You can read the full article here.

‘Most influential voice’: Warren’s network spreads throughout Biden administration

Zachary Warmbrodt, Politico

Although Senator Elizabeth Warren was not selected by the President to lead the Treasury Department, he has enlisted a number of her aides and allies to help run the administration. Sen. Warren’s protégés who share her views on big banks and Wall Street have landed important government roles in finance, education and the National Security Council. These appointments “confirm that Senator Warren will be the most influential voice in the financial policy debate under the new administration,” said Karolina Arias, a Democrat and former Senate aide.

You can read the full article here.

Deb Haaland’s Historic Appointment Makes Her Uniquely Qualified to Confront the Fossil-Fuel Industry

Jeremy Herb, CNN

On Monday, the Senate confirmed Deb Haaland’s nomination to lead the Department of the Interior making her the first Native American in history to serve in the Cabinet. The congresswoman from New Mexico will play a key role in executing Biden’s campaign promise to put an end to new leasing on federal land for gas and oil development. As Secretary of the Interior, Haaland will manage nearly a fifth of federal land and is expected to work on swiftly transitioning the country away from fossil fuels.

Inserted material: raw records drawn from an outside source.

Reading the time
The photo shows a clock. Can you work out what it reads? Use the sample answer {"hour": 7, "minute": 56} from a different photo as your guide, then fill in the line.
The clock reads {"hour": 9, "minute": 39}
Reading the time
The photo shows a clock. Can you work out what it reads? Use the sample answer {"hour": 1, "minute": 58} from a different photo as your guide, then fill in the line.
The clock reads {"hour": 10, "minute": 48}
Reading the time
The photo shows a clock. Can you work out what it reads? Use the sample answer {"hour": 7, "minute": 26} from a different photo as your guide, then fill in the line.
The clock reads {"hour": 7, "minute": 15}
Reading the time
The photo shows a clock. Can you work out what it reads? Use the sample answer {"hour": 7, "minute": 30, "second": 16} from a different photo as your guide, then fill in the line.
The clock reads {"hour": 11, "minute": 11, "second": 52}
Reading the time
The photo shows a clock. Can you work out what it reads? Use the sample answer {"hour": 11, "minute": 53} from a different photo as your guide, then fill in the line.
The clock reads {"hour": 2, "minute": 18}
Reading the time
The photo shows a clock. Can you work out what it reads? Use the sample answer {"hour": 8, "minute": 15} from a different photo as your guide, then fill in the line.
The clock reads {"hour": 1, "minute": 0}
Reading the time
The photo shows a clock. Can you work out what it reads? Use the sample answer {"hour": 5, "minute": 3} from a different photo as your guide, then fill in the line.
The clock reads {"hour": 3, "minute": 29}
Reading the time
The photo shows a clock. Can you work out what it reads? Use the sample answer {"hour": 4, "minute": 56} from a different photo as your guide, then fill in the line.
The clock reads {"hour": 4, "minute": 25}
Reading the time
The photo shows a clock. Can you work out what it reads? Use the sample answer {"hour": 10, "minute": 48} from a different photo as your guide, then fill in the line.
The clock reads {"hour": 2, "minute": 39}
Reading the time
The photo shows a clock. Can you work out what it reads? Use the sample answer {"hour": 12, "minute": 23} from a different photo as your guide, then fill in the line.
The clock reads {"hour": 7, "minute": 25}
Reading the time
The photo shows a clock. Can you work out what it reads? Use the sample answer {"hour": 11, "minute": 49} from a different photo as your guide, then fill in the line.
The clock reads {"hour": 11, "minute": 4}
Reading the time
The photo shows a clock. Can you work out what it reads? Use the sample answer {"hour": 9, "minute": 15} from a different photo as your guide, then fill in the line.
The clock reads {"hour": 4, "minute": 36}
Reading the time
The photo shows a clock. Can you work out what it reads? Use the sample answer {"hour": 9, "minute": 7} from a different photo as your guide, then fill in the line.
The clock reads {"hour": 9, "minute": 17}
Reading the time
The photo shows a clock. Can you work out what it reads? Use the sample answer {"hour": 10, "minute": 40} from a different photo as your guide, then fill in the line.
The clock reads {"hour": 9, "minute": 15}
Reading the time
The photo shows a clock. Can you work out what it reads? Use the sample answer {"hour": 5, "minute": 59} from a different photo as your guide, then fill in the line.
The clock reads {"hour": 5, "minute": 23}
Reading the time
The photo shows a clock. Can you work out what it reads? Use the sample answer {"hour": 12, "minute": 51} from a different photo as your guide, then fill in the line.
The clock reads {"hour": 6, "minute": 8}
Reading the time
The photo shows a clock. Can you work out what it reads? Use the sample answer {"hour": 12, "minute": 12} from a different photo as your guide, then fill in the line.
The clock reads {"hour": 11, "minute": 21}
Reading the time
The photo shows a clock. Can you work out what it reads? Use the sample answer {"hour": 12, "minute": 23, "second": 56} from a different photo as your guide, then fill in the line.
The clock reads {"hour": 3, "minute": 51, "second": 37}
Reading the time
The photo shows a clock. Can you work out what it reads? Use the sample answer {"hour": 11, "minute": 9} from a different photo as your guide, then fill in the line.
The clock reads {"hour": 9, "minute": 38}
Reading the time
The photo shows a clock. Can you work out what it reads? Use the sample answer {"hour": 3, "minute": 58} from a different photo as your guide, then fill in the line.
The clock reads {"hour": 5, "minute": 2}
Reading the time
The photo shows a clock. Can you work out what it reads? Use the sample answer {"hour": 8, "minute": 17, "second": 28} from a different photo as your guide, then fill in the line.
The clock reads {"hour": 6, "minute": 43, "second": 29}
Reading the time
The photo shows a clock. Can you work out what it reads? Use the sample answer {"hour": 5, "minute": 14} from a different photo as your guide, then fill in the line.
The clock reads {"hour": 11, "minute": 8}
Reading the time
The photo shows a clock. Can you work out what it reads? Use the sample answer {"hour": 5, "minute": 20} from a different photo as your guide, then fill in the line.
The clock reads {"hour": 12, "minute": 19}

You can read the full article here.

Women voters say U.S. health care and workplaces must change post-pandemic, poll shows

Errin Haines, The 19th

A new poll from the Barbara Lee Family Foundation in collaboration with the Women & Politics Institute at American University reveals that a majority of women voters believe that workplaces and health care need to change due to the COVID-19 crisis and the excessive burden it has put on women’s mental health and economic welfare. According to the poll, 7 in 10 Democratic women and 1 in 4 Republican women feel that there aren’t enough women elected officials. “This pandemic has brought the role of government to the front doorstep of many women,” said Betsy Fischer Martin, the executive director at the Women & Politics Institute at American University.